Material to process:
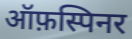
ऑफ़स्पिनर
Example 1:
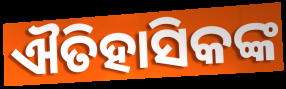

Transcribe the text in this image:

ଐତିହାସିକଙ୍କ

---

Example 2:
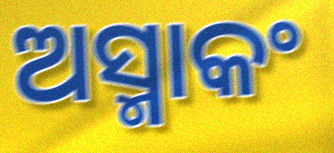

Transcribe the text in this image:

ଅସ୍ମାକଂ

* * *

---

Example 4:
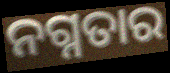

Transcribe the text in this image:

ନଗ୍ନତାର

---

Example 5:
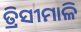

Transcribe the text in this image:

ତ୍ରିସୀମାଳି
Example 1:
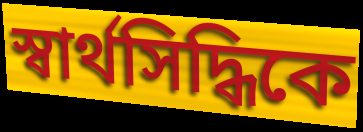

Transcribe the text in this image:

Description of the task: Pull out each line of the material above that contains the string "Example", treating uppercase and lowercase letters as different.

Exercise result:
Example 1:
Example 2:
Example 4:
Example 5:
Example 1:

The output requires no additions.